Indeed, the three pacemakers — Ethiopia’s Degefa Deriba, Eritrea’s Kidane Tadasse, and Kenya’s Leonard Korir — were only able to get the race through 3,000m in 8:05.71, some seven seconds slower than planned, despite the favorable temperatures and low humidity. Bekele stayed tucked in the front of the group with his younger brother, Tariku, compatriot Imane Merga, Kenya’s Bedan Karoki and others. Bekele began to get frustrated.
“We decided to run under 27,” Bekele told reporters after the race. “But, from the beginning the pace was slow, and nobody pushed after. It’s very tough; I’m only one person.”
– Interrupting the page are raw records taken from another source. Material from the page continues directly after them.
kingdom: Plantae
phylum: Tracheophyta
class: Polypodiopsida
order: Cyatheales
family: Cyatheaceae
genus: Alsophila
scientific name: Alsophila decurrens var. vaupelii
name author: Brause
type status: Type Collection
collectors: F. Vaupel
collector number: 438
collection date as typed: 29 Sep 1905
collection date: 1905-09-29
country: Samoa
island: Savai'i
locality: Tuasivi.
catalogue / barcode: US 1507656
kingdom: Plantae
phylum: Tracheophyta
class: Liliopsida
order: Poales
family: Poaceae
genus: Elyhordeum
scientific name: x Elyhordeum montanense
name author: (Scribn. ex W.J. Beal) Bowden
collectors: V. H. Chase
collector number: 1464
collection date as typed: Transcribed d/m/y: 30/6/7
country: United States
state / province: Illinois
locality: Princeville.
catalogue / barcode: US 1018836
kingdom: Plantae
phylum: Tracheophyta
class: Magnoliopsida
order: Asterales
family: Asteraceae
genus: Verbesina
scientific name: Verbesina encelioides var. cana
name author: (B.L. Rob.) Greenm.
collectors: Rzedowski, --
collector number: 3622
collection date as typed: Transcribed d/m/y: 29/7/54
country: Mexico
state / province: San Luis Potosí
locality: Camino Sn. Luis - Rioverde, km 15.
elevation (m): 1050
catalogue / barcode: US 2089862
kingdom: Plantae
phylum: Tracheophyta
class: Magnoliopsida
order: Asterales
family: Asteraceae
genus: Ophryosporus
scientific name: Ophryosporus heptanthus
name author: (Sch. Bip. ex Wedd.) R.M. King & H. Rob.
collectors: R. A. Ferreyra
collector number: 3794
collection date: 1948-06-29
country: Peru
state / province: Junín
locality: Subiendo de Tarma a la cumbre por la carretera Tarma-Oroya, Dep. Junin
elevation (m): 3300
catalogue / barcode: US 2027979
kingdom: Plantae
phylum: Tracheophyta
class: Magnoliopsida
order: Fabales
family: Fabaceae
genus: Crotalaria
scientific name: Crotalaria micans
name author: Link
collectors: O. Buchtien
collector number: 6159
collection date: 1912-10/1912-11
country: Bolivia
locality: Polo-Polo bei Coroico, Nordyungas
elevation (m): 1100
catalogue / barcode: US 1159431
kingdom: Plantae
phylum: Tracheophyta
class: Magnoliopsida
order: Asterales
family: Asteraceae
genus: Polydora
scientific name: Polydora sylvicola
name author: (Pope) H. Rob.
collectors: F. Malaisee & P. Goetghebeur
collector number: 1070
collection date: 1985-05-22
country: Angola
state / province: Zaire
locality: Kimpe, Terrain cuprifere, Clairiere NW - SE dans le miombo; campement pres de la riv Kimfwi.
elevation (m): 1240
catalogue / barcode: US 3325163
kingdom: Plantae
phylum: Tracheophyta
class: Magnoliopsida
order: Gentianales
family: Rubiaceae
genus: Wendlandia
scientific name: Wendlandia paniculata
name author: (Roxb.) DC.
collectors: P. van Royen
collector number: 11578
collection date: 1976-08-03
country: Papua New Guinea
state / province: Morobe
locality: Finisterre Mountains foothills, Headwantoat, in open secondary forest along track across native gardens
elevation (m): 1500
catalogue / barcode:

By halfway (13:33.51), there were still 12 men in contention, and for the next 3,000 meters nothing changed. But a lap after the group split 8,000m in 21:55.50, Karoki made a big move, breaking open the race. Tariku Bekele fell back (he had been sick for several days before the race and would finish 12th), but Kenenisa quickly responded with Merga, Vincent Chepkok and others.
With a smaller pack of eight, the contenders decided to wait for the final lap to sort out the top placings. Bekele surged past Karoki just before the bell and Merga, one of the best closers in the sport, followed. It came down to a two-man race, and Bekele closed in about 56 seconds to get the win. He thought that his was a solid finish given the circumstances.
“Only we sprint from 200,” Bekele explained. ”To run 56 is OK time.”
Merga finished just behind in 27:12.37, and compatriot Abera Kuma got third in a personal best 27:13.10. Karoki, who had made the race, finished fourth (27:13.12).
Bekele said he now had to wait for the Ethiopian federation to decide his fate. He explained that the team would be selected on time (maybe).
“I don’t know, you know?” he said. “They say they decided to select by time, but this time was not fast. Maybe people will run other places for faster time, then maybe they will select. You never know.”
In other races here tonight, Garrett Heath won the 1,500m in a sprint finish over Kenyan junior Jonathan Kiplimo (b. 1995), 3:38.54 to 3:38.61. Heath had hoped to get his IAAF World Championships “A” standard of 3:35.00, but conditions were a little too windy, he said.
“Not really the way you like to do it, closing from 600 out,” said Heath, the reigning USA road mile champion. “It was windy on the backstretch, definitely. You could really feel it slow there. We went out pretty hard that first lap, then kind of slowed there. That second time coming around at 800, we really slowed there.”
The international mile went to James Magut, a training partner of world champion Asbel Kiprop, who defeated European 1,500m champion Henrik Ingebrigtsen of Norway, 3:55.24 to 3:55.50. Daniel Kipchirchir Komen of Kenya, who holds the meeting record for the mile, finished third.
Phoebe Wright won the women’s 800m in 2:00.85 after a too-fast first half of 57:58. World junior champion Ajee’ Wilson finished third in 2:01.24.
The Prefontaine Classic continues here Saturday with the meet’s marquis events, including 800-meter and 5000-meter races for both men and women, and the Bowerman Mile for men.